ASSIGNED TASK:
Copy the data below character for character, leaving out the picture.

"""

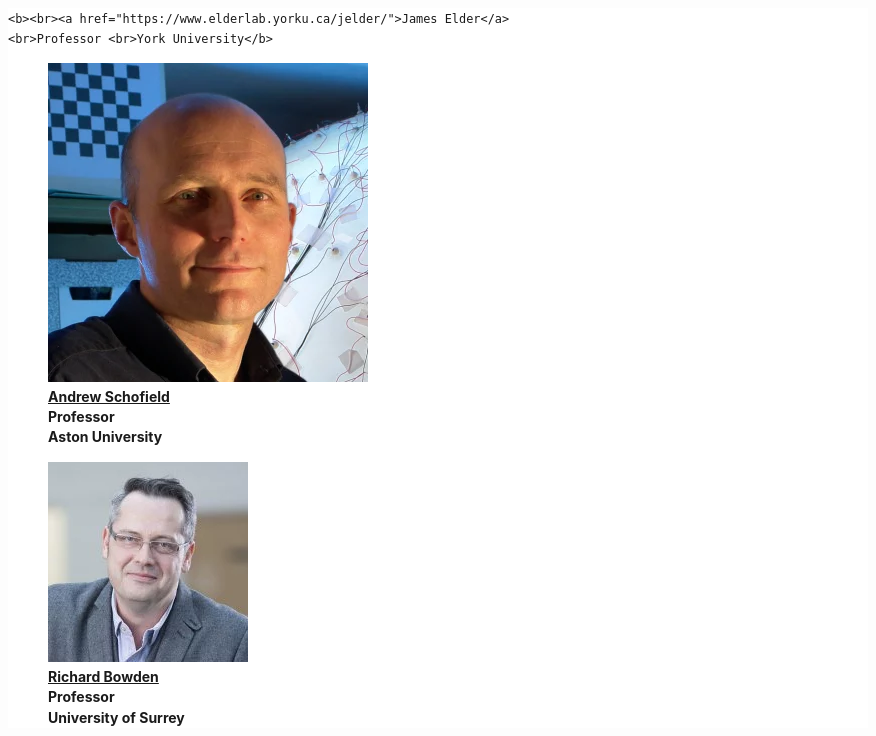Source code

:     <b><br><a href="https://www.elderlab.yorku.ca/jelder/">James Elder</a>
    <br>Professor <br>York University</b>
</figure>

<figure>
    <a href="https://research.aston.ac.uk/en/persons/andrew-schofield">
    <img class="img-author" src="assets/imgs/authors/andrew_schofield.png" alt="Andrew Schofield"/></a>
    <b><br><a href="https://research.aston.ac.uk/en/persons/andrew-schofield">Andrew Schofield</a>
    <br>Professor <br>Aston University</b>
</figure>

<figure>
    <a href="http://personal.ee.surrey.ac.uk/Personal/R.Bowden/">
    <img class="img-author" src="assets/imgs/authors/richard_bowden.png" alt="Richard Bowden"/></a>
    <b><br><a href="http://personal.ee.surrey.ac.uk/Personal/R.Bowden/">Richard Bowden</a>
    <br>Professor <br>University of Surrey</b>
</figure>
</div>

"""

ANSWER AREA:
Source code

:     <b><br><a href="https://www.elderlab.yorku.ca/jelder/">James Elder</a>
    <br>Professor <br>York University</b>
</figure>

<figure>
    <a href="https://research.aston.ac.uk/en/persons/andrew-schofield">
    <img class="img-author" src="assets/imgs/authors/andrew_schofield.png" alt="Andrew Schofield"/></a>
    <b><br><a href="https://research.aston.ac.uk/en/persons/andrew-schofield">Andrew Schofield</a>
    <br>Professor <br>Aston University</b>
</figure>

<figure>
    <a href="http://personal.ee.surrey.ac.uk/Personal/R.Bowden/">
    <img class="img-author" src="assets/imgs/authors/richard_bowden.png" alt="Richard Bowden"/></a>
    <b><br><a href="http://personal.ee.surrey.ac.uk/Personal/R.Bowden/">Richard Bowden</a>
    <br>Professor <br>University of Surrey</b>
</figure>
</div>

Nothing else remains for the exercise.